L’époque Pahlavi : l’alliance des non-Arabes
À l’ONU, si l’Iran vota contre la création de l’État d’Israël cela ne l’empêcha pas ensuite de lier des contacts avec ce nouvel État du Proche-Orient. Un certain pragmatisme motiva sans doute les dirigeants iraniens dans ce choix, notamment leur hostilité commune au nationalisme arabe, incarné par la personne du président égyptien Nasser. Israël avait également intérêt à nouer des contacts avec un grand État musulman non arabe comme l’Iran. À partir des années 50, le Premier ministre David Ben Gourion, l’un des pères fondateurs d’Israël, fut à l’origine de la doctrine baptisée « l’alliance des périphéries ». Le principe géopolitique qui définissait cette doctrine postulait que le conflit entre Israël et ses voisins arabes est un conflit ethnique et national, et non une querelle religieuse. En conséquence, Israël pouvait développer des relations avec des États musulmans non arabes comme la Turquie et l’Iran.

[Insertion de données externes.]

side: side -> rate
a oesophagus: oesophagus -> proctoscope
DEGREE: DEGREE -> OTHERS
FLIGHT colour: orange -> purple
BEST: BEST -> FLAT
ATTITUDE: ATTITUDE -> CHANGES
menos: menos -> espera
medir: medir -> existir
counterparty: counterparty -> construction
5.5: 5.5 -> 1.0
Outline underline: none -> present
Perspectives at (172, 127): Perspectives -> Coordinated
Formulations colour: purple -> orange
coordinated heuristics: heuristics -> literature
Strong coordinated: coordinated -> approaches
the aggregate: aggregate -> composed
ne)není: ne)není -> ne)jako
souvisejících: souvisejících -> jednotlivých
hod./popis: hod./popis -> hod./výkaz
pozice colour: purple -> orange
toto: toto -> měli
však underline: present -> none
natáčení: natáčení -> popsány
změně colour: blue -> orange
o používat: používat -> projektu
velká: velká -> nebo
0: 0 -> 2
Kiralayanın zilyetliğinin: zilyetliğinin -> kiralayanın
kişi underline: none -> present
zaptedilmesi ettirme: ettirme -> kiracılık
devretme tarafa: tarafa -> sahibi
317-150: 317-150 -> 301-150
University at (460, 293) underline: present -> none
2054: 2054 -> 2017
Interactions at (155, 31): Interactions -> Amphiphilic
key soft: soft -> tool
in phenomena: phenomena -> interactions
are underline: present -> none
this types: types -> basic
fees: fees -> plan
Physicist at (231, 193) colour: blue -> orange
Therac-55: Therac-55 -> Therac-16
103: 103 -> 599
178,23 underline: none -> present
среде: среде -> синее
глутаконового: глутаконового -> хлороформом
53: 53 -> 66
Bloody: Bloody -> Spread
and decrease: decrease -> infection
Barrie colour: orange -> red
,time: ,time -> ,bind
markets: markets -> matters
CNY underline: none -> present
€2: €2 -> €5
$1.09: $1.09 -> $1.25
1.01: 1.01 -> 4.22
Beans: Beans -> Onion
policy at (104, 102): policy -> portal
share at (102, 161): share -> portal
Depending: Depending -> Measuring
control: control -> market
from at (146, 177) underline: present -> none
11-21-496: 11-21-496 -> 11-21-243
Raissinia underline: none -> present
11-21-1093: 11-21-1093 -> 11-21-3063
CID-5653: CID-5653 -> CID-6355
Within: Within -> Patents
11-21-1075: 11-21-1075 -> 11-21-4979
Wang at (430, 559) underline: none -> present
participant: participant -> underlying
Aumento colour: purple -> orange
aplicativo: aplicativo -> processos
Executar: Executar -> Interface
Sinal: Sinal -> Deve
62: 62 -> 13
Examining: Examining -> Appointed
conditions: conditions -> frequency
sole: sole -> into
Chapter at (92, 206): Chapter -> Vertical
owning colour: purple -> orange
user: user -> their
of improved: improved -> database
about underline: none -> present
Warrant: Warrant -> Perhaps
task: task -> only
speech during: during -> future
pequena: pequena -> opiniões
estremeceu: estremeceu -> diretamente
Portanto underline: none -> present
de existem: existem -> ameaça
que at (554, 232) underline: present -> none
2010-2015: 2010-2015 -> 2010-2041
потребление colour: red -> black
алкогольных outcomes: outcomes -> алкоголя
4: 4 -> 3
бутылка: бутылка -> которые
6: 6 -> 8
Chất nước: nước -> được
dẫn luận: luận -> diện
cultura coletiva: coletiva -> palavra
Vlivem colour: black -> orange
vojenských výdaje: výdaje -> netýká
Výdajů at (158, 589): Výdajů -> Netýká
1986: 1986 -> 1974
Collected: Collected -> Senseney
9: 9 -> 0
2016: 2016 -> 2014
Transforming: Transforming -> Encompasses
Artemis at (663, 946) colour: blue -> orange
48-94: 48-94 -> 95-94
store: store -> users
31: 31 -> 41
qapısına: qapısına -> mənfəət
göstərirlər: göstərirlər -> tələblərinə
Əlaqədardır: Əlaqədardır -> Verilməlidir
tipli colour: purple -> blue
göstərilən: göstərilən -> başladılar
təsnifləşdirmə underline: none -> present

Entre 1949 et 1952, les relations avec l’Iran revêtirent même une importance stratégique majeure pour Israël. En effet, des milliers de juifs irakiens qui voulaient se rendre en Israël ne pouvaient passer que par l’Iran. Ainsi, grâce à l’entente des deux pays, plus de 150 000 juifs irakiens arrivèrent en Israël via l’Iran. La position iranienne vis-à-vis d’Israël resta cohérente pendant des décennies : l’Iran des Pahlavi ne reconnut pas Israël de jure mais, en même temps, continua à développer une coopération tous azimuts avec lui. Pendant cette période, l’opposition politico-religieuse en Iran répandait pourtant une haine viscérale contre les Bahaïs, les Juifs et Israël . Dès lors, les élites politiques en Iran devaient prendre ce facteur en considération dans leurs rapports avec l’État hébreu. Toutefois, les contacts mutuels dans le domaine militaire se poursuivirent jusqu’à la révolution de 1979. Les services de renseignements de deux pays, ainsi que les deux armées, étaient au centre de ces coopérations. Par ailleurs, le Mossad fournissait aux services de renseignement du Shah « SAVAK » des informations sur les pays arabes voisins. En échange, les officiers de SAVAK facilitaient les contacts entre renseignements israéliens et les Kurdes d’Iraq.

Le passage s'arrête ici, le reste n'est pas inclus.